I have thought about an example in set theory, but I don't know if its legal to do it, maybe someone can help. Let $\emptyset$ be given and let $A$ be a non empty set. Let us create the subset $X = \{x \in A, x \in \emptyset\}$. It appears that $X = \emptyset$, thus we have an impredicative definition $\emptyset = \{x \in A, x \in \emptyset\}$ which is quite weird.
Indeed, if $X$ is non empty, $\forall x \in X$, $x \in A \wedge x \in \emptyset$, is always false.

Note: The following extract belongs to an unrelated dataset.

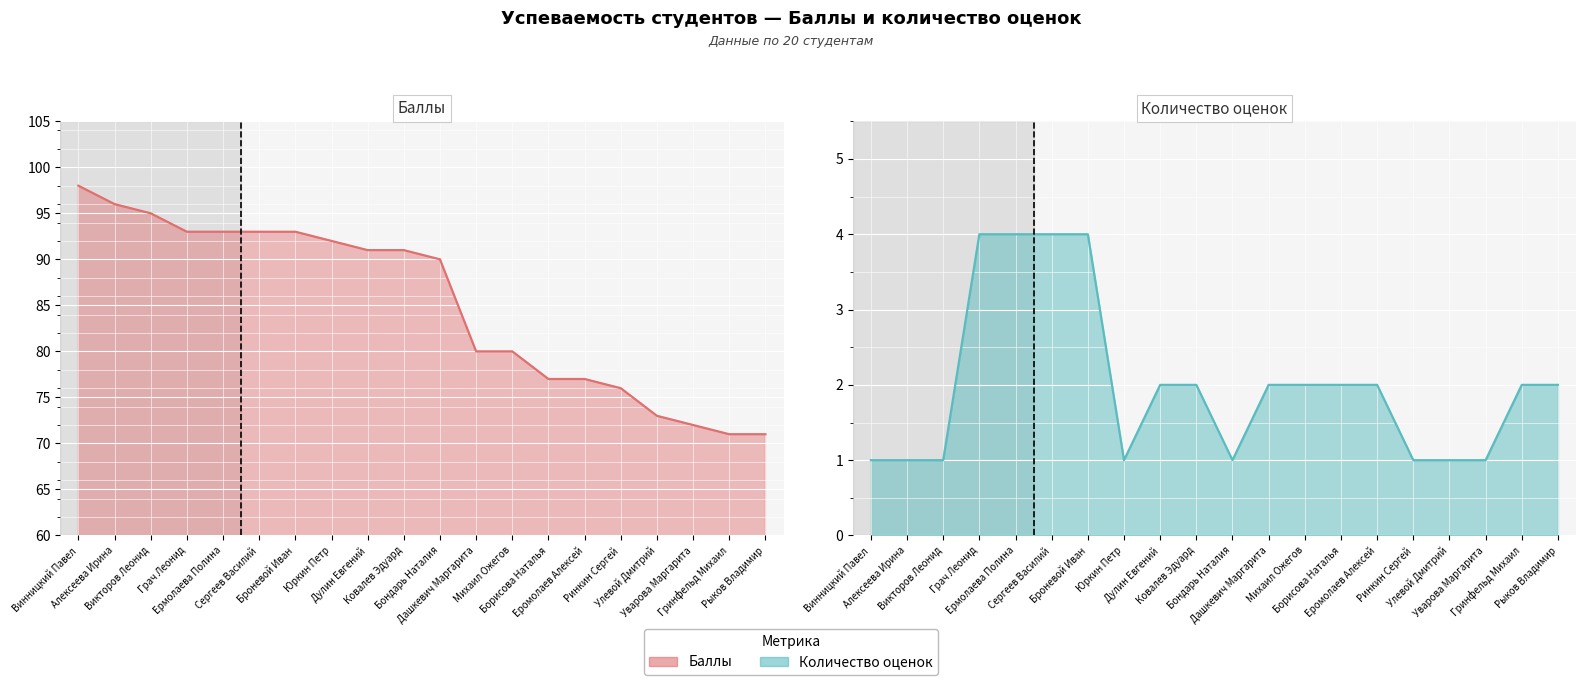

How many data points in Баллы are less than 91?

10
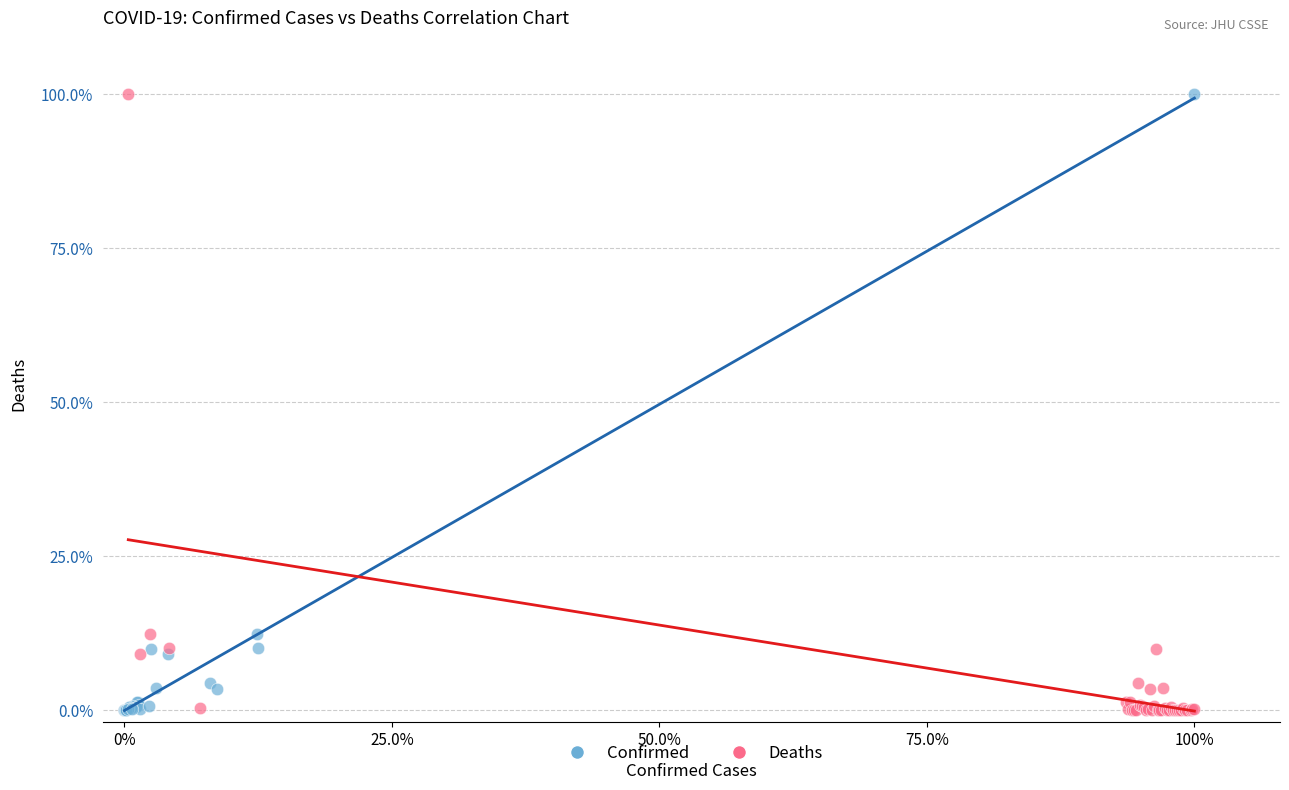

What are all the series names shown in the legend?

Confirmed, Deaths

That is, $\exists x \in X$, $x \notin A \vee x \notin \emptyset$, but if such $x$ is in $X$, then clearly $x \in A \wedge x \in \emptyset$ so the proposition is false. Hence contradiction, $X$ is non empty being false, $X$ is empty by LEM.
Note that we could have also put $X = \{ x \in \emptyset, x \notin \emptyset\}$, and we would have obtained another impredicative definition. Does set theory/FOL language allows it ? How comes it's possible ?
Your use of axioms is perfect. Set theory does allow it, one thing you cannot do is define a set using a formula in wich the set occurs in it, but that is not the case. You defined a new set $X$ and proved (via extensionality) that it is equal to the emptyset.
In fact, in the presence of axiom of infinity, axiom of empty set is unnecessary
$\emptyset = \{ x \in \omega \ | \ x \notin \omega\}$
or
$\emptyset = \{x \in \omega \ | \ x \neq x\}$